The preferred treating temperature is of from 180 to 220.degree. C.
and most preferred the treating is carried out at about 200.degree.
C. The treating of the particles in step v) may be performed in the
presence of air.
[0090] Yet another aspect of the invention is the suspension
according to the invention.
[0091] The suspension of the invention comprises as the first
essential component at least one, preferably one type of abrasive
particles (A) comprising coated particles comprising a core
selected from the group consisting of metal oxides of Si, Ti, Zr,
Al, Zn and mixtures thereof coated with CeO.sub.2.

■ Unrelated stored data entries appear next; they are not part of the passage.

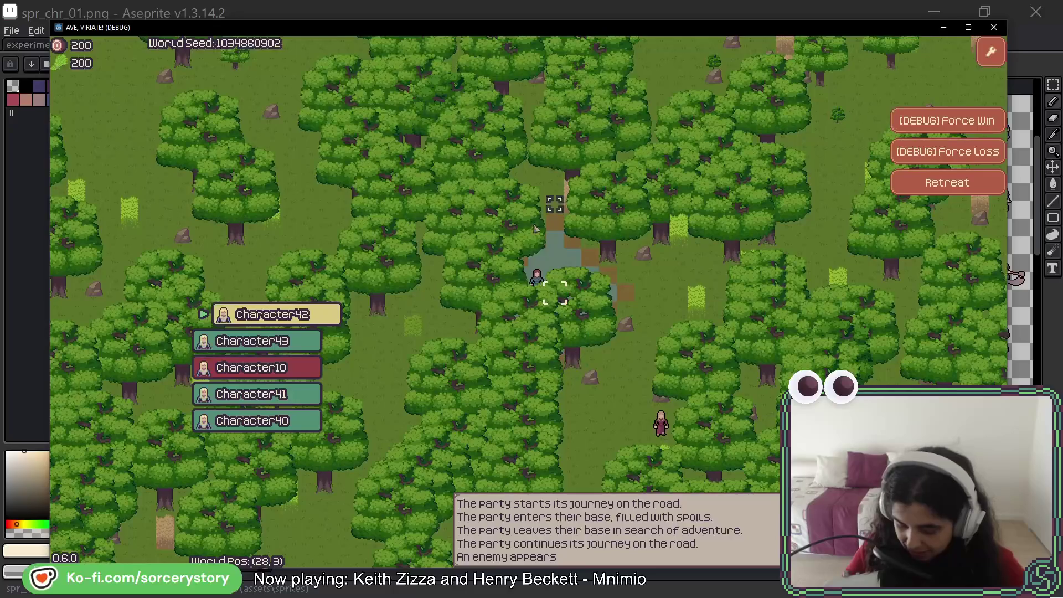
click(571, 252)
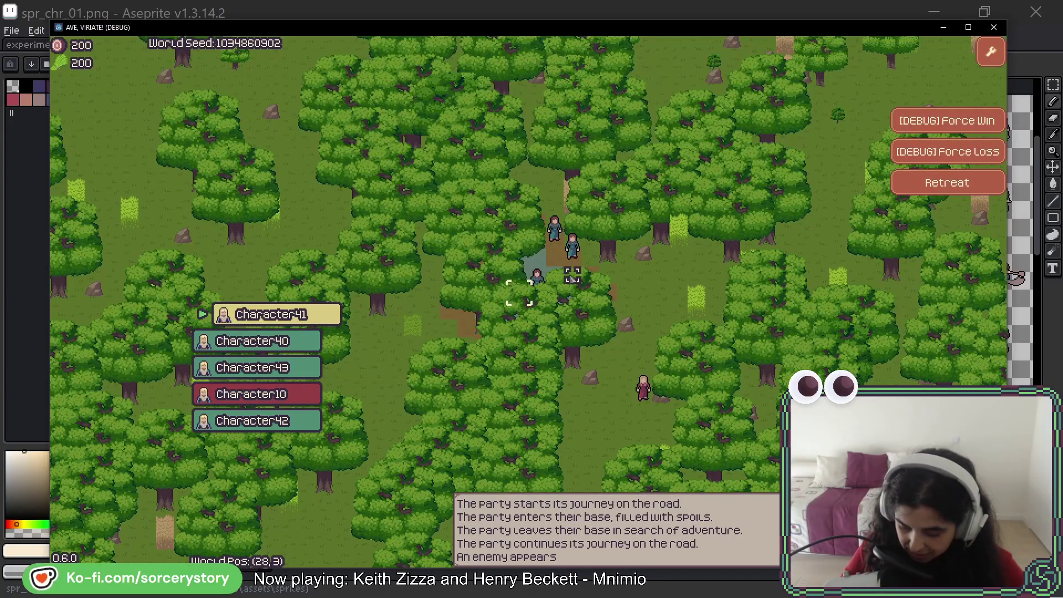
click(908, 183)
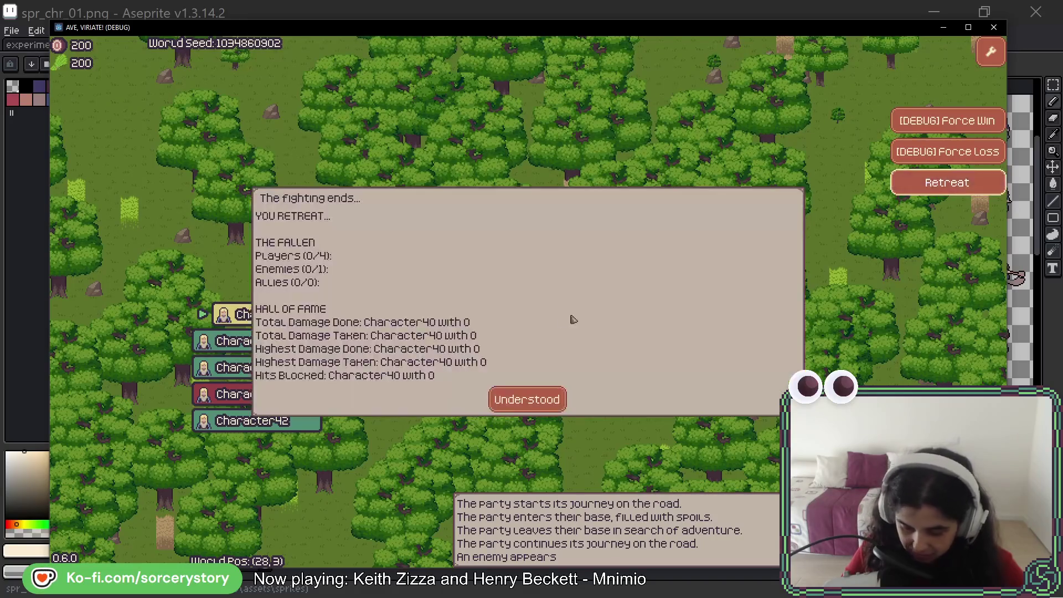
click(528, 397)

[0092] In principle, any type of coated particles can be used as
long as they fulfill these features. Examples for such coated
particles are disclosed in, for example, US 2003/0118824 A1, WO
2005/035688 A1, U.S. Pat. No. 6,110,396, U.S. Pat. No. 6,238,469
B1, U.S. Pat. No. 6,645,265 B1, K. S. Choi et al., Mat. Res. Soc.
Symp. Proc. Vol. 671, 2001 Materials Research Society, M5.8.1 to
M5.8.10, S.-H. Lee et al., J. Mater. Res., Vol. 17, No. 10, (2002),
pages 2744 to 2749, A. Jindal et al., Journal of the
Electrochemical Society, 150 (5) G314-G318 (2003), Z. Lu, Journal
of Materials Research, Vol. 18, No. 10, October 2003, Materials
Research Society, and S. Hedge et al., Electrochemical and
Solid-State Letters, 7 (12) G316-G318 (2004).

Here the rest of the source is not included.